Successfully managing cow body condition score (BCS) at key times of the year will have a huge influence on the overall success of your suckler system.

On a scale of 1 to 5, BCS is an estimate of the cover of flesh on the animal, with 1 being completely emaciated and 5 being grossly over-fat.

A cows BCS is assessed at three areas of the animal: the ribs, the loin (short ribs, just in front of the hip) and the tail head.

Ideally, spring-calving cows would be housed for winter at a BCS of 3 and allowed to gradually lose half a BCS (roughly 35kg to 40kg) through winter. For the final 30 days pre-calving, a BCS of 2.5 should be maintained.

Post-calving, no matter how good the management is, cows will lose some condition.

The key here is to minimise this, so that cows are heading into the breeding season with a minimum BCS of 2.25.

While breeding may seem a long way away with the focus very much on calving at the moment, if you are striving to reduce your calving spread for next year, managing cows over the coming weeks will have a big bearing on the success of the breeding season.

Late January/early February calving and late-March turnout

Issues can arise with this system on farms where turnout does not take place until mid- to late March, six to eight weeks post-calving. This is the period of greatest nutritional demand of the entire year for the cow as she hits peak milk yield. A rapid change in diet at this point can affect the onset of cyclic activity.

Meal feeding should not be necessary at grass but 1kg/day could be fed for the first week to ease the transition

Managing the diet of the cow while indoors is very important. In most cases, concentrate feeding will be required. Where silage quality is good, (70DMD+), 1kg to 2kg of concentrate/day should be sufficient. For silage 65DMD to 69DMD this will need to increase to 3kg or 4kg concentrate/day – the higher end where cows are in poorer condition.

Try to have these cows out to grass at least three weeks prior to the start of breeding to allow them time to adjust from one diet to the other. Meal feeding should not be necessary at grass but 1kg/day could be fed for the first week to ease the transition, especially where high levels of meal feeding were taking place indoors.

Mid-March calving and early April turnout

For this system of production, post-calving you are looking at three to four weeks indoors prior to turnout. Obviously, we want to minimise this as much as possible where ground conditions and weather allows.

Concentrate feeding rates should be scaled back by 1kg/head/day from what is outlined for the early-spring calving cow example. This is because turnout will occur prior to the period of peak nutritional demand.

Cows calving in too good or too poor BCS

This spring, farmers and vets are reporting cows in better BCS compared to recent years due to both the increased quality and, more so, quantity of silage in yards this winter. In some instances, this can lead to increased calving difficulty.

For cows in the final weeks of pregnancy, restricting feed is not recommended as it can have a negative effect on the cow’s ability to calve. The best option here is to offer cows as much room as possible, to try and get them more fit for calving. This is especially true for cows have been in well-stocked pens all winter.

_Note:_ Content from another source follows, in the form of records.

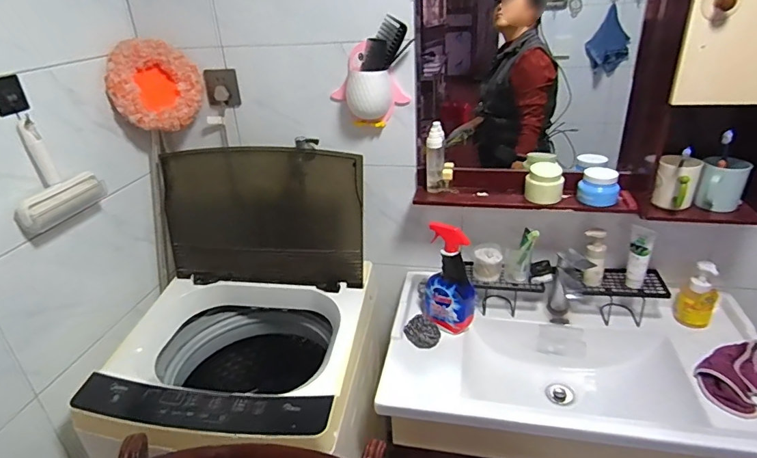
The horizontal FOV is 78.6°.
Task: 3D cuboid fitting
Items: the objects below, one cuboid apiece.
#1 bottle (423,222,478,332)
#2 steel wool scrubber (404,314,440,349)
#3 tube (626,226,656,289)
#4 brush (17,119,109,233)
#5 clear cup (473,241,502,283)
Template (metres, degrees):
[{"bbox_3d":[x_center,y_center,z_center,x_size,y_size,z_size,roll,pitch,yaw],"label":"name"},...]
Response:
[{"bbox_3d":[0.168,0.113,1.099,0.129,0.259,0.085,2,28,10],"label":"bottle"},{"bbox_3d":[0.103,0.241,1.095,0.085,0.042,0.074,0,28,6],"label":"steel wool scrubber"},{"bbox_3d":[0.596,0.065,1.063,0.047,0.151,0.031,13,31,28],"label":"tube"},{"bbox_3d":[-0.657,-0.113,0.936,0.044,0.195,0.198,2,28,10],"label":"brush"},{"bbox_3d":[0.274,0.079,1.168,0.069,0.076,0.077,1,28,8],"label":"clear cup"}]

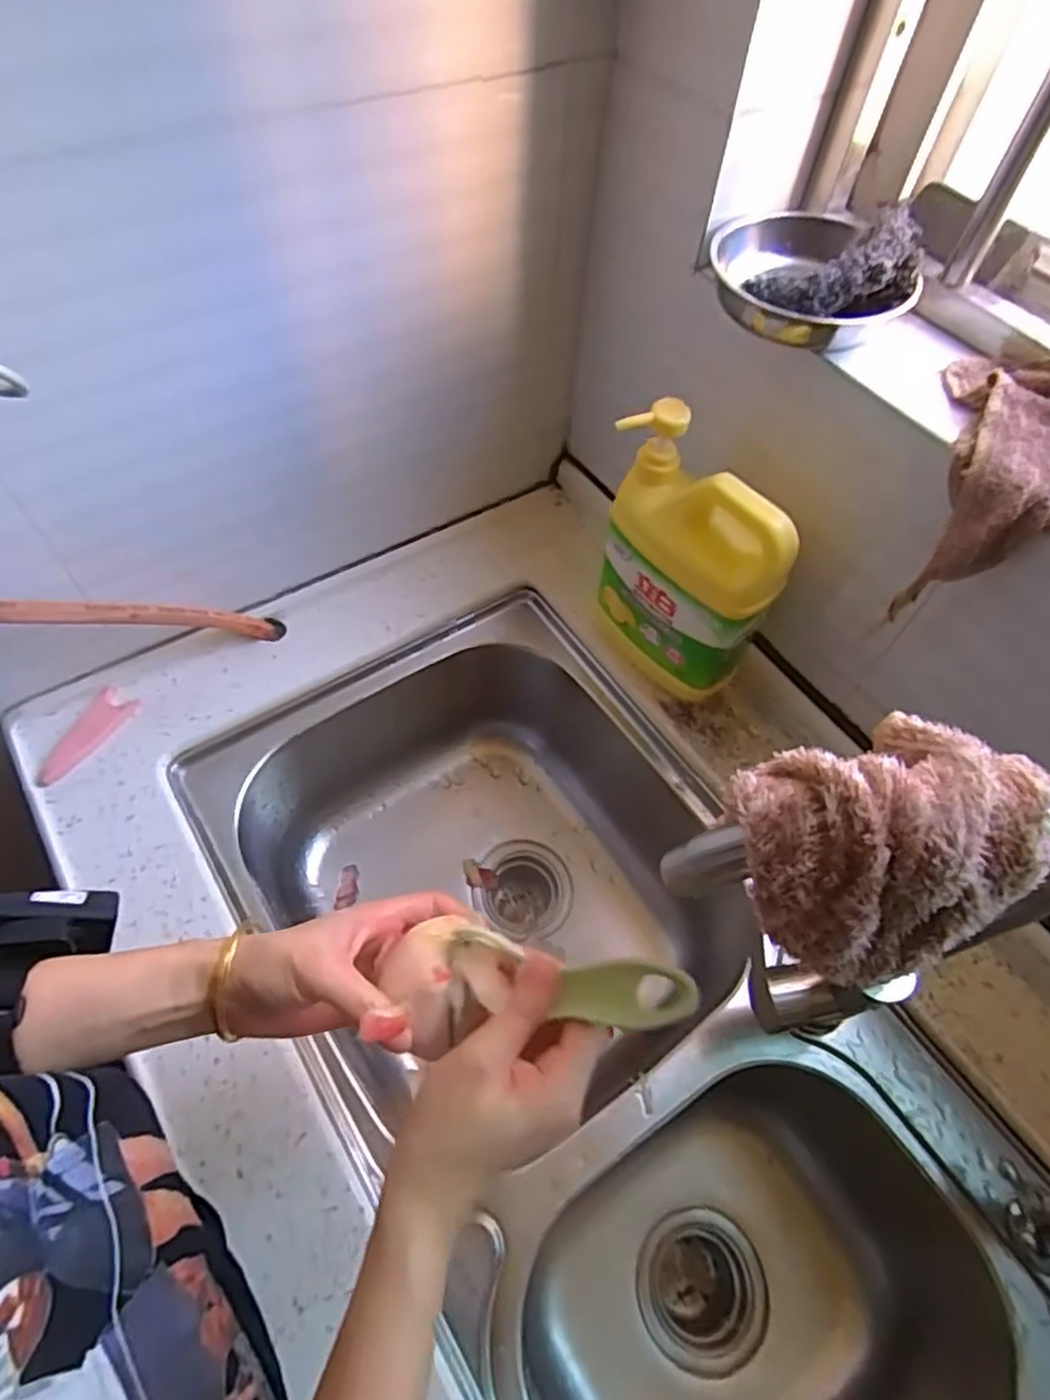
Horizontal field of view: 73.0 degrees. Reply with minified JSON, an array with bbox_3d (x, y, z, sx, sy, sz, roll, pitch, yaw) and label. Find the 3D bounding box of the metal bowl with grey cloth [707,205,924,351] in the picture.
[{"bbox_3d":[0.188,-0.289,0.470,0.115,0.063,0.117,1,58,-2],"label":"metal bowl with grey cloth"}]

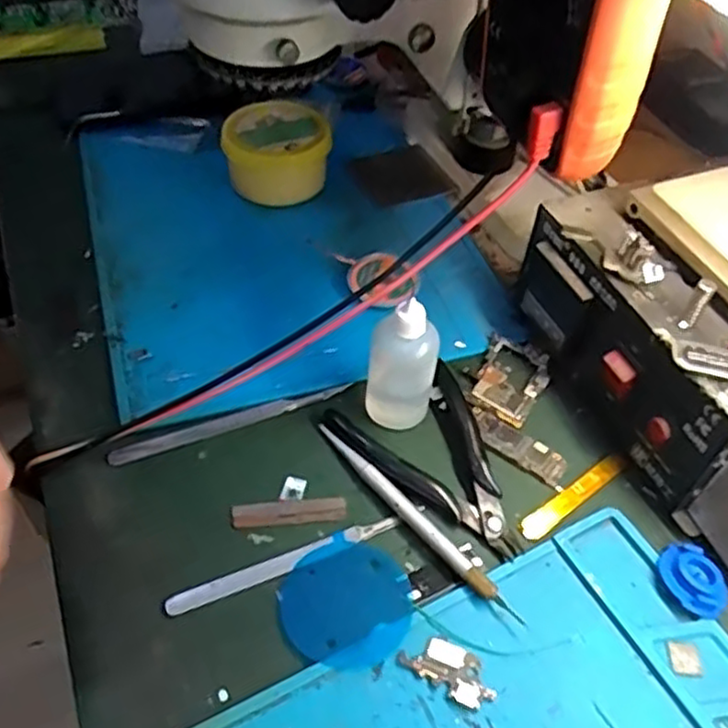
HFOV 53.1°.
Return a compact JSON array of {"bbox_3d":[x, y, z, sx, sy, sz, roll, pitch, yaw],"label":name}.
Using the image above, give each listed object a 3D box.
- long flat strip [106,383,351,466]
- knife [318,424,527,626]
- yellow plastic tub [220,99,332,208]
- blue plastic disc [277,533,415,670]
[{"bbox_3d":[-0.073,0.031,0.404,0.134,0.008,0.008,-18,52,-17],"label":"long flat strip"},{"bbox_3d":[0.024,0.075,0.363,0.009,0.010,0.136,-32,57,-26],"label":"knife"},{"bbox_3d":[-0.064,-0.154,0.532,0.076,0.054,0.063,-3,49,-5],"label":"yellow plastic tub"},{"bbox_3d":[-0.009,0.110,0.339,0.060,0.004,0.061,1,49,-1],"label":"blue plastic disc"}]

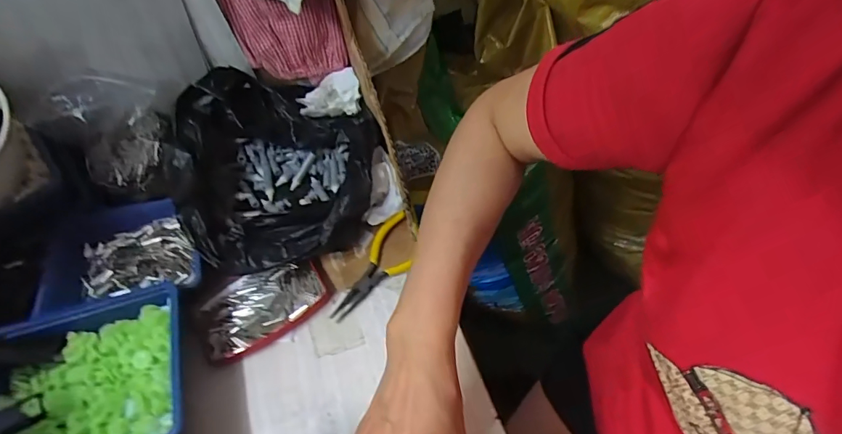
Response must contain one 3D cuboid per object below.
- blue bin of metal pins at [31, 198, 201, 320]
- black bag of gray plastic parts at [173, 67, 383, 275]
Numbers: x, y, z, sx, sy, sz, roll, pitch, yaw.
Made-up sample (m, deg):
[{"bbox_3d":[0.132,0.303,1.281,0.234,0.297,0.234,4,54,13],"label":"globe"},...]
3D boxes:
[{"bbox_3d":[-0.298,0.039,0.464,0.153,0.045,0.120,-20,52,-7],"label":"blue bin of metal pins"},{"bbox_3d":[-0.152,-0.065,0.515,0.206,0.094,0.243,-16,51,-4],"label":"black bag of gray plastic parts"}]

If a difficult calving was experienced, get cows out to grass as soon as possible

Once calved, while these cows are in good condition, avoid excessive loss in BCS, as this delays the onset of cyclic activity. If a difficult calving was experienced, get cows out to grass as soon as possible. It may be worth scanning cows that have had a difficult calving before the breeding season to they are correct for breeding.

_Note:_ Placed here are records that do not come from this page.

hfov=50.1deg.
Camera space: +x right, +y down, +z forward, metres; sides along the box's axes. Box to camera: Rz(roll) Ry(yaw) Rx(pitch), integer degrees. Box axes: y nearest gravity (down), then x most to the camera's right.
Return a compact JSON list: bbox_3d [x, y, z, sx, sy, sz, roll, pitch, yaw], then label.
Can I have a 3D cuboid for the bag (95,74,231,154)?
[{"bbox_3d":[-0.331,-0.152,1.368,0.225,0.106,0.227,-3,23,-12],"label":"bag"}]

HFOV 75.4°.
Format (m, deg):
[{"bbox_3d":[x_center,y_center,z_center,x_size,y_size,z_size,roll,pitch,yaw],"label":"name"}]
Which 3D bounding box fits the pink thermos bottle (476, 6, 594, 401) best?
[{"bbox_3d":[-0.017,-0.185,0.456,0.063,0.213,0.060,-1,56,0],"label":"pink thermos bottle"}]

For cows calving in too low BCS, the advice is similar with trying to get to grass as soon as possible post-calving. While the cow is indoors, feed the best available silage on farm and offer 1kg to 2kg concentrate supplementation/day. Where silage quality is poor or where turnout will not take place in the first five weeks post-calving, concentrate supplementation will need to be offered at 3kg to 4kg/day.